Hardware design source files ::
|---|

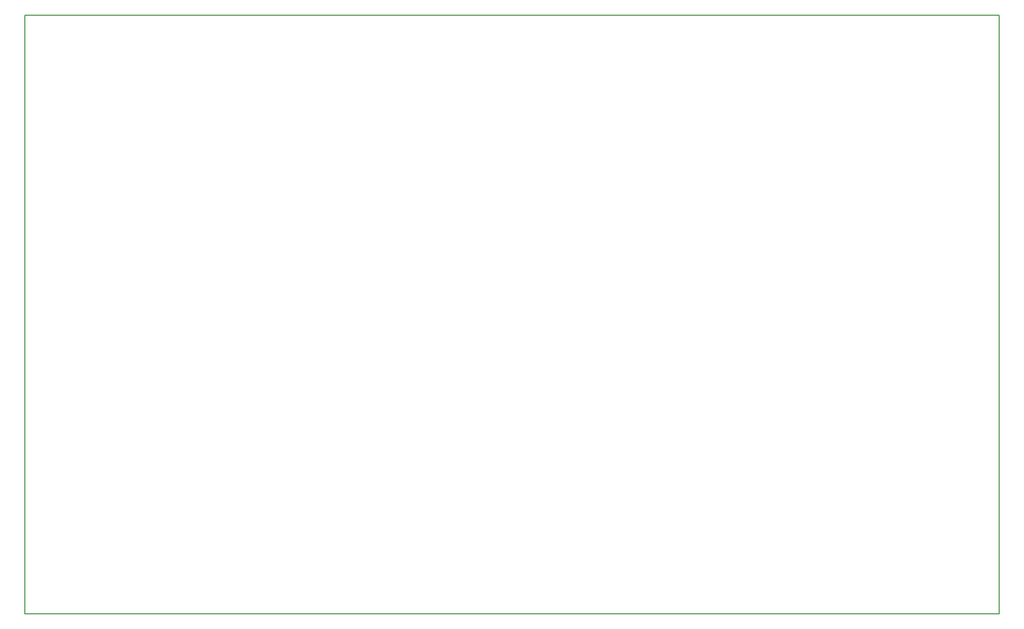
<source format=gbr>
G04 #@! TF.GenerationSoftware,KiCad,Pcbnew,5.0.2+dfsg1-1~bpo9+1*
G04 #@! TF.CreationDate,2019-09-09T21:30:10+02:00*
G04 #@! TF.ProjectId,diymetro,6469796d-6574-4726-9f2e-6b696361645f,rev?*
G04 #@! TF.SameCoordinates,Original*
G04 #@! TF.FileFunction,Profile,NP*
%FSLAX46Y46*%
G04 Gerber Fmt 4.6, Leading zero omitted, Abs format (unit mm)*
G04 Created by KiCad (PCBNEW 5.0.2+dfsg1-1~bpo9+1) date Mon 09 Sep 2019 09:30:10 PM CEST*
%MOMM*%
%LPD*%
G01*
G04 APERTURE LIST*
%ADD10C,0.150000*%
G04 APERTURE END LIST*
D10*
X234696000Y-138938000D02*
X71882000Y-138938000D01*
X234696000Y-38938000D02*
X71882000Y-38938000D01*
X234696000Y-138938000D02*
X234696000Y-38938000D01*
X71882000Y-38938000D02*
X71882000Y-138938000D01*
M02*

</source>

|---|

Problem statement :: Drop the pictures and reproduce the rest of the data above exactly.

Solution ::
<source format=gbr>
G04 #@! TF.GenerationSoftware,KiCad,Pcbnew,5.0.2+dfsg1-1~bpo9+1*
G04 #@! TF.CreationDate,2019-09-09T21:30:10+02:00*
G04 #@! TF.ProjectId,diymetro,6469796d-6574-4726-9f2e-6b696361645f,rev?*
G04 #@! TF.SameCoordinates,Original*
G04 #@! TF.FileFunction,Profile,NP*
%FSLAX46Y46*%
G04 Gerber Fmt 4.6, Leading zero omitted, Abs format (unit mm)*
G04 Created by KiCad (PCBNEW 5.0.2+dfsg1-1~bpo9+1) date Mon 09 Sep 2019 09:30:10 PM CEST*
%MOMM*%
%LPD*%
G01*
G04 APERTURE LIST*
%ADD10C,0.150000*%
G04 APERTURE END LIST*
D10*
X234696000Y-138938000D02*
X71882000Y-138938000D01*
X234696000Y-38938000D02*
X71882000Y-38938000D01*
X234696000Y-138938000D02*
X234696000Y-38938000D01*
X71882000Y-38938000D02*
X71882000Y-138938000D01*
M02*

</source>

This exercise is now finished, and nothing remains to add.